PAGE EXCERPT:
[Serve] performance bottlenecked by the ProxyActor

ray-project / ray

Ray is a unified framework for scaling AI and Python applications. Ray consists of a core distributed runtime and a set of AI Libraries for accelerating ML workloads.

https://ray.io

Apache License 2.0

33.14k stars 5.61k forks source link

[Serve] performance bottlenecked by the ProxyActor #42565

Open ShenJiahuan opened 8 months ago

ShenJiahuan commented 8 months ago

What happened + What you expected to happen

Issue Summary

We've identified a potential performance bottleneck within Ray Serve due to the limitation of having a single ProxyActor per node. This architecture may be hindering scalability and maximum request handling capacity.

Performance Test Details

To evaluate the performance implications, we conducted a test using the following setup:

Server Specification: 2 * 12 core Intel(R) Xeon(R) Gold 5317 CPU @ 3.00GHz.
Test Code: see below.

The test results indicated that the system is currently capped at approximately 70 requests per second.

Source Code Review and Concerns

Upon reviewing the Ray source code, it has become evident that the design choice of a single ProxyActor per node is responsible for handling all incoming requests, replica selection, and other associated tasks. This centralized approach is likely what prevents Ray Serve from scaling effectively with the available hardware resources.

Proposed Discussion Points

Is there a particular reason for the current design with a single ProxyActor?
Would it be feasible to consider a design that allows for multiple ProxyActors per node to distribute the load?
Has this issue been observed by others, and are there any known workarounds or plans for future updates to address this?

I believe addressing this bottleneck could significantly improve Ray Serve's performance and scalability. I look forward to the community's input and potential solutions.

Versions / Dependencies

Ray 2.9.1

Reproduction script

Test Code Snippet

To reproduce the performance issue, please use the following code which sets up a Ray Serve deployment with 48 replicas:

import ray
from ray import serve
from starlette.requests import Request

@serve.deployment(
    num_replicas=48,
    route_prefix="/",
)

Entries taken from a collection:
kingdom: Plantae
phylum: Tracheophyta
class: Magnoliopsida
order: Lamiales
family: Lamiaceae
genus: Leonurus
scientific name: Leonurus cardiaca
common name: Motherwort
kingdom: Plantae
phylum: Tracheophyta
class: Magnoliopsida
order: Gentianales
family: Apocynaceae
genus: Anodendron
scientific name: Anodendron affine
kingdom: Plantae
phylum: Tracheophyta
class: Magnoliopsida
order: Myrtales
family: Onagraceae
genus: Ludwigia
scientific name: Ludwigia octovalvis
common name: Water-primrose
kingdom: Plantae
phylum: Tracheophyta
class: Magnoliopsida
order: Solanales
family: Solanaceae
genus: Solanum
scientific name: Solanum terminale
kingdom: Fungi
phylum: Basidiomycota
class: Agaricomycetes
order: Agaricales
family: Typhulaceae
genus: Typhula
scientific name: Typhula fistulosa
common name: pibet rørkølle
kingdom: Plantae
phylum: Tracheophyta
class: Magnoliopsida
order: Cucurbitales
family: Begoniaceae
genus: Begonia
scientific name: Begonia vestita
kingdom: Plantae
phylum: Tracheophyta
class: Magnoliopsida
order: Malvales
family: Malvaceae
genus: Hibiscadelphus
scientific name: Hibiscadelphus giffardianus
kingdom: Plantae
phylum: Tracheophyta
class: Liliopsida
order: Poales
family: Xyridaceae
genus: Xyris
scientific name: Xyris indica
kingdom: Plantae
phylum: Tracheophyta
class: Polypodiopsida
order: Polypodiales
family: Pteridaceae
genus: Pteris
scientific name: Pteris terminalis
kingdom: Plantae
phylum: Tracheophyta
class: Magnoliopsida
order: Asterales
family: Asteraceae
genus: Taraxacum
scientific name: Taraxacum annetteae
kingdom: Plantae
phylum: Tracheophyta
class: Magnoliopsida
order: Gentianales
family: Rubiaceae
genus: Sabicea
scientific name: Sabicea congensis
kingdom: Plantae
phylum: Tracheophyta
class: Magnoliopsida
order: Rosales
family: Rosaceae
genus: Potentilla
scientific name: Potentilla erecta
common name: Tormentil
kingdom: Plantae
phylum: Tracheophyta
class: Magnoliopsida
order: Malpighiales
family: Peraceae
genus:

EXERCISE TASK A:
Using the ProxyActor issue, say yes or no for each statement and quote the words from it that settle each one: (i) the test deployment used 48 replicas; (ii) the test capped the system at about 700 requests per second; (iii) the problem was reported on Ray 2.9.1.
EXERCISE TASK B:
Carry the ProxyActor issue forward from the last line shown.

FINAL RESULT A:
(i) Yes: "sets up a Ray Serve deployment with 48 replicas"
(ii) No: "capped at approximately 70 requests per second"
(iii) Yes: "Ray 2.9.1"

FINAL RESULT B:
class TestDeployment:
    async def __call__(self, request: Request):
        return "hi"

def model(args):
    return TestDeployment.bind()

Starting Ray Serve

Ray Serve is initiated with the following command:

serve run test:model

Load Testing

For stressing the service and measuring the throughput, we are using ApacheBench with the following command:

ab -n 1000 -c 100 http://127.0.0.1:8000/

Issue Severity

High: It blocks me from completing my task.

edoakes commented 8 months ago

@ShenJiahuan thanks for filing the issue! We're aware of the proxy as the bottleneck for each node. The reason for this design decision is because the proxy includes quite a bit of intelligence to handle dynamic service discovery/routing, features like model multiplexing, and handling edge cases like properly draining requests upon node removal (e.g., spot instance interruption).

We've done some work to ensure performance is within a reasonable bound, but we're aware that this may be a dealbreaker for some use cases. Likely our chosen path to improve this bottleneck would be to optimize the proxy performance (reduce overhead from Ray actor calls, consider implementing it in a faster language like C++) rather than rearchitect the system to remove it.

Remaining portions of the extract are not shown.